How Compounding Works
Compound interest is interest earning interest:
Year 1: You have $10,000 at 5% APR (5.127% APY)
- Interest earned: $512.68
- Balance at year end: $10,512.68
Year 2: Your new balance is $10,512.68
- Interest at 5% APR: $525.63 (on the larger amount)
- Balance at year end: $11,038.31
Notice: Year 2 interest ($525.63) is higher than Year 1 interest ($512.68), even though the rate is the same. This is compounding.
Over 30 years, $10,000 at 5% APY becomes $43,219. The compounding effect is powerful.
Compounding Frequency Matters
The more frequently interest compounds, the higher the effective APY:
5% APR compounded annually: APY = 5.00%
5% APR compounded semi-annually: APY = 5.06%
5% APR compounded quarterly: APY = 5.09%
5% APR compounded monthly: APY = 5.12%
5% APR compounded daily: APY = 5.13%
Difference between annual and daily compounding: 0.13%. On $100,000, that's $130/year. Over decades, it's significant.
APY in Banking
Banks must disclose the APY when advertising savings accounts or money market accounts. This helps consumers compare accounts fairly.
Example: Comparing savings accounts
Account A: 0.01% APY (typical bank in 2022)
- $10,000 earns $1/year
Account B: 5.35% APY (high-yield savings account in 2024)
- $10,000 earns $535/year
The 5.34 percentage point difference is massive. This is why shopping for high-yield savings accounts matters.
APY in Bonds
Bonds pay interest periodically. The APY helps compare different bond offerings:
Bond A: 4% coupon, annual payments → APY is roughly 4% (if you hold to maturity)
Bond B: 4% coupon, semi-annual payments → APY is roughly 4.04% (because you reinvest the semi-annual payment and earn interest on it)
Again, the difference seems small, but over 30-year bond terms, it compounds significantly.
APY and the Time Value of Money
APY reflects the time value of money: $1 today is worth more than $1 in the future because you can invest it and earn returns.
If you can earn 5% APY, then waiting one year for $1 is equivalent to having $0.95 today (if you had $0.95 today and invested it at 5%, you'd have $1 in a year).
This is the foundation for present value calculations and understanding how much money you need to retire.

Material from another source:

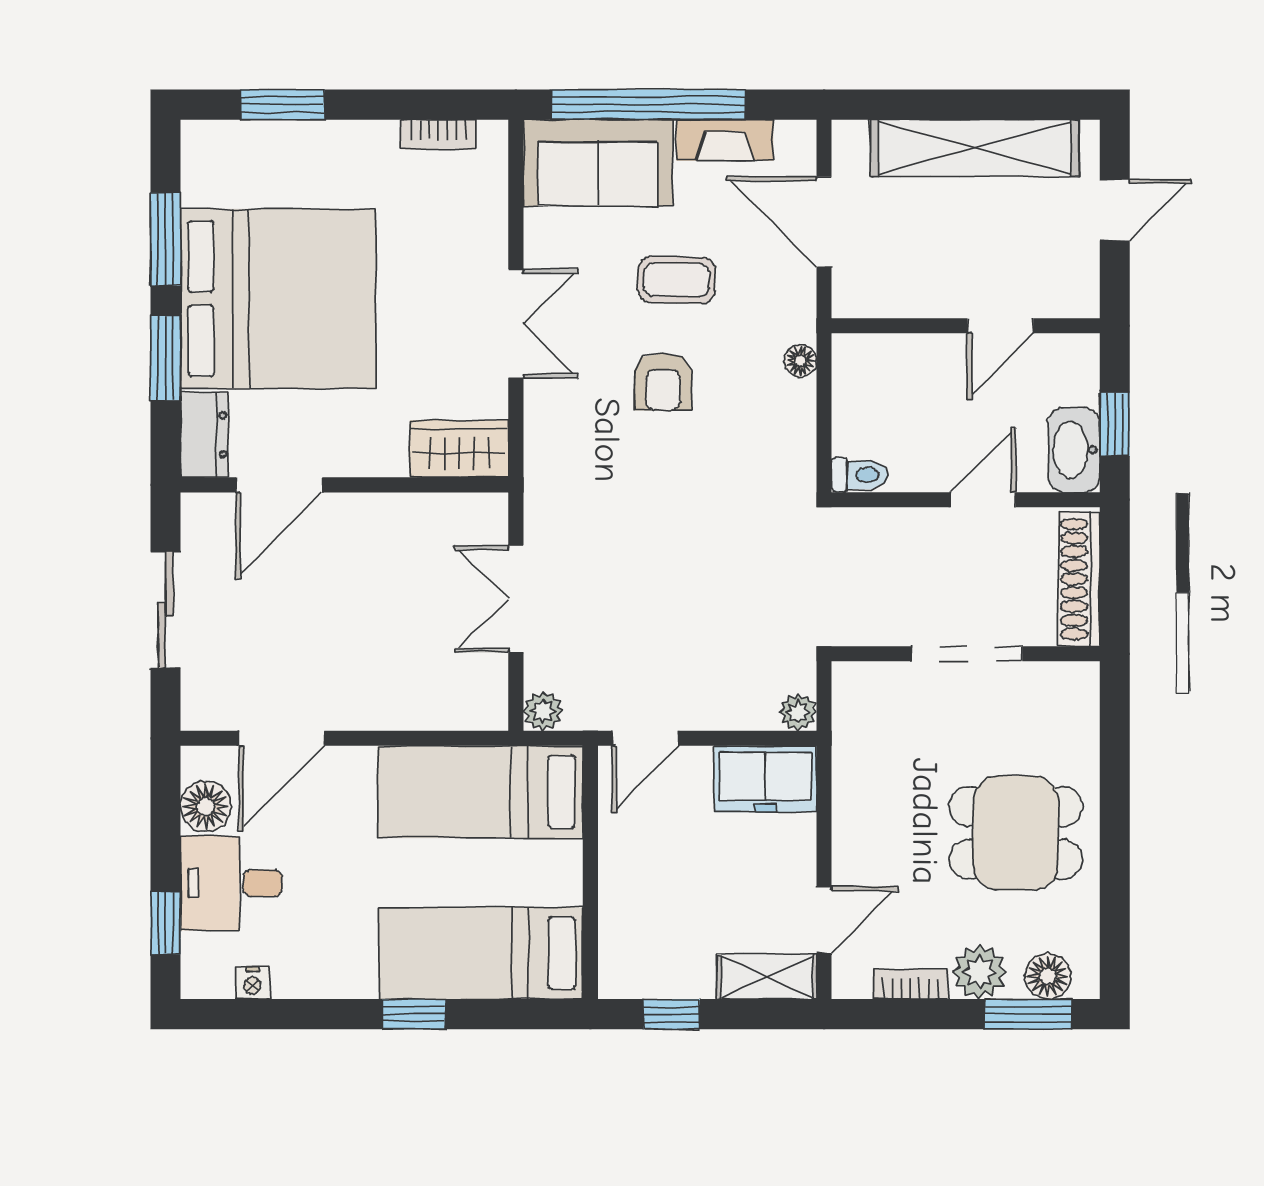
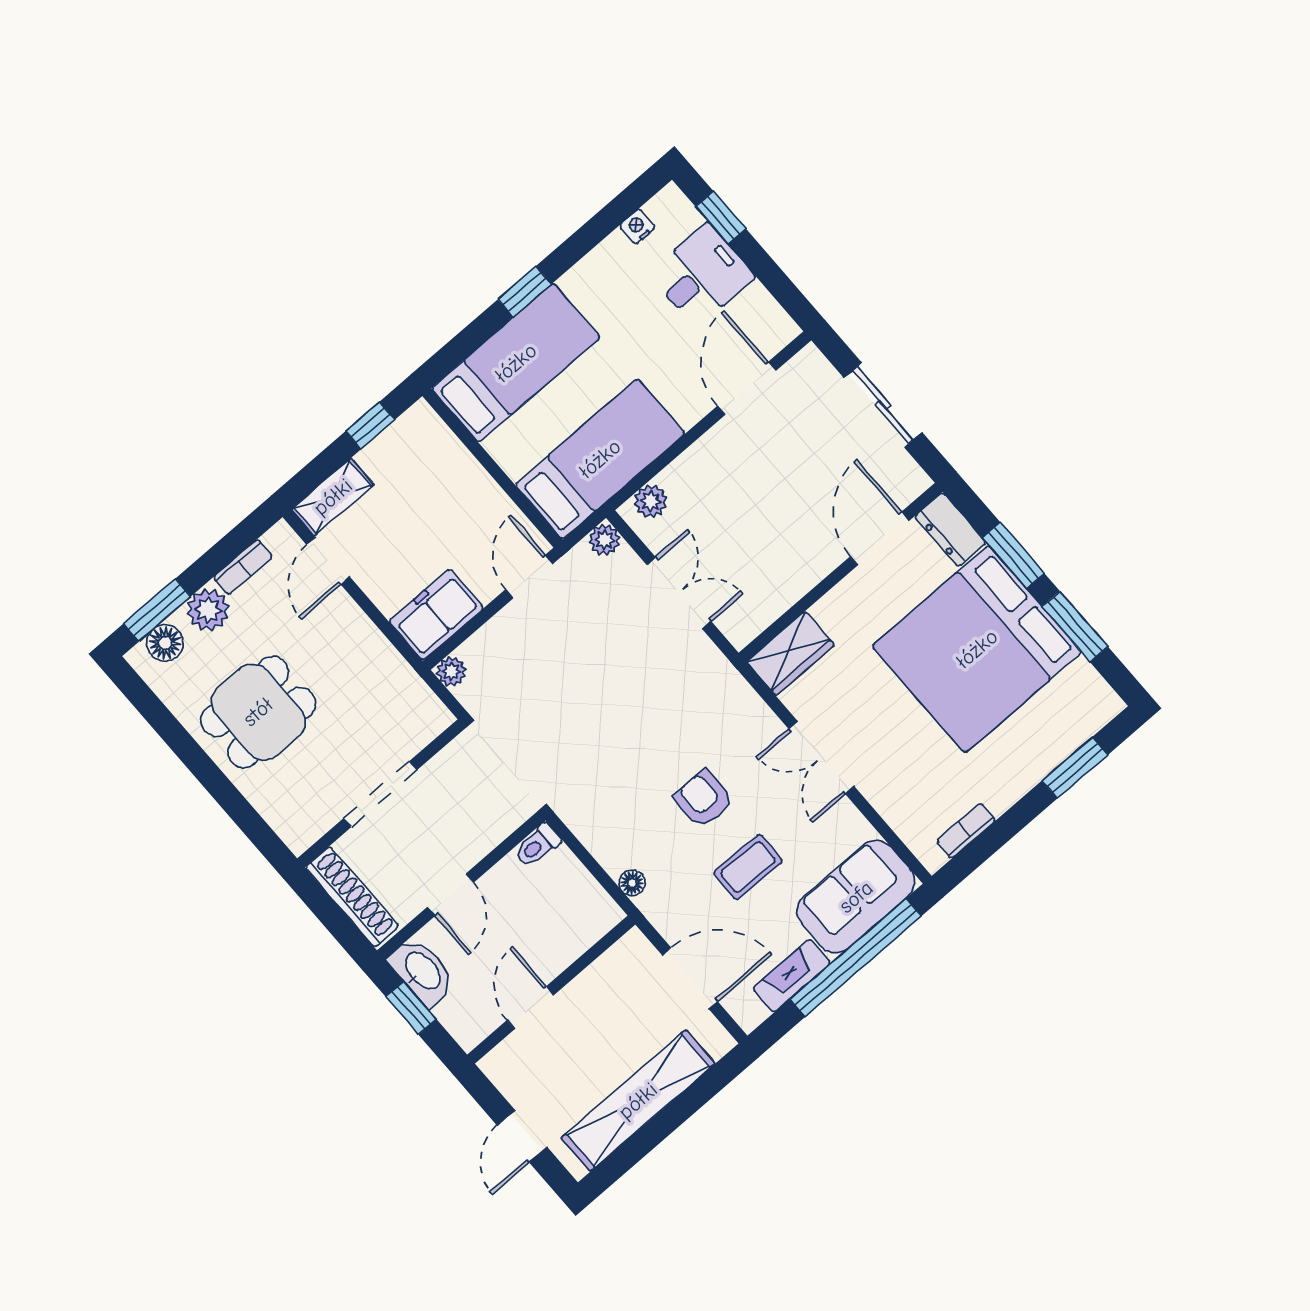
plant: (467, 710) -> (651, 501), added
floor lamp: (206, 807) -> (757, 308), removed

Comparing Investments with APY
APY helps compare different investment returns:
High-yield savings account: 5% APY Intermediate-term bond: 4% APY Stock market (historical): 10% APY
The comparison is imperfect (stocks are riskier and returns are variable), but APY provides a common metric.
APY and Inflation
APY is the nominal return. The real return is APY minus inflation.
Example: Savings account earning 5% APY, inflation 3%
- Nominal return: 5%
- Real return: 2% (5% - 3%)
- Your purchasing power increases 2% annually
If inflation were 5% and APY were 5%, your real return would be 0%—your money grows numerically but loses purchasing power.
This is why in low-inflation environments, low APYs are acceptable. In high-inflation environments, you need high APYs to maintain real return.
The Power of Compounding
Einstein allegedly called compound interest "the eighth wonder of the world." Here's why:
Scenario: $5,000/year invested for 40 years
At 5% APY: Total invested = $200,000 Ending balance: $659,000 Earnings from compounding: $459,000
Your money more than tripled because of compound interest. This is why starting retirement saving early is critical—time makes compound interest powerful.
Rule of 72: Divide 72 by the APY to estimate how long money takes to double.
- At 5% APY: 72 ÷ 5 = 14.4 years to double
- At 10% APY: 72 ÷ 10 = 7.2 years to double
Doubling every 7 years is why stock market investors often outpace savers. The extra 5% APY difference leads to dramatically different long-term outcomes.